Your objective:
Find each line in the data that contains the string "Master" and copy those lines. Case matters.

Data extracts:
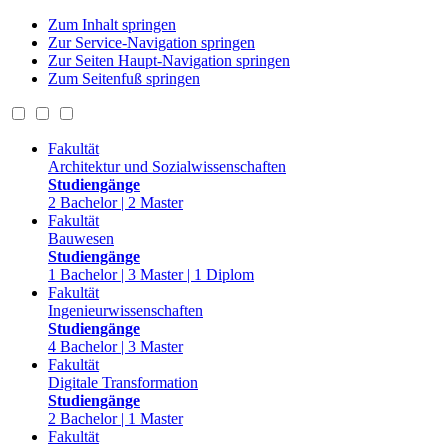
Zum Inhalt springen
Zur Service-Navigation springen
Zur Seiten Haupt-Navigation springen
Zum Seitenfuß springen
Fakultät
Architektur und Sozialwissenschaften
Studiengänge
2 Bachelor | 2 Master
Fakultät
Bauwesen
Studiengänge
1 Bachelor | 3 Master | 1 Diplom
Fakultät
Ingenieurwissenschaften
Studiengänge
4 Bachelor | 3 Master
Fakultät
Digitale Transformation
Studiengänge
2 Bachelor | 1 Master
Fakultät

Answer section:
2 Bachelor | 2 Master
1 Bachelor | 3 Master | 1 Diplom
4 Bachelor | 3 Master
2 Bachelor | 1 Master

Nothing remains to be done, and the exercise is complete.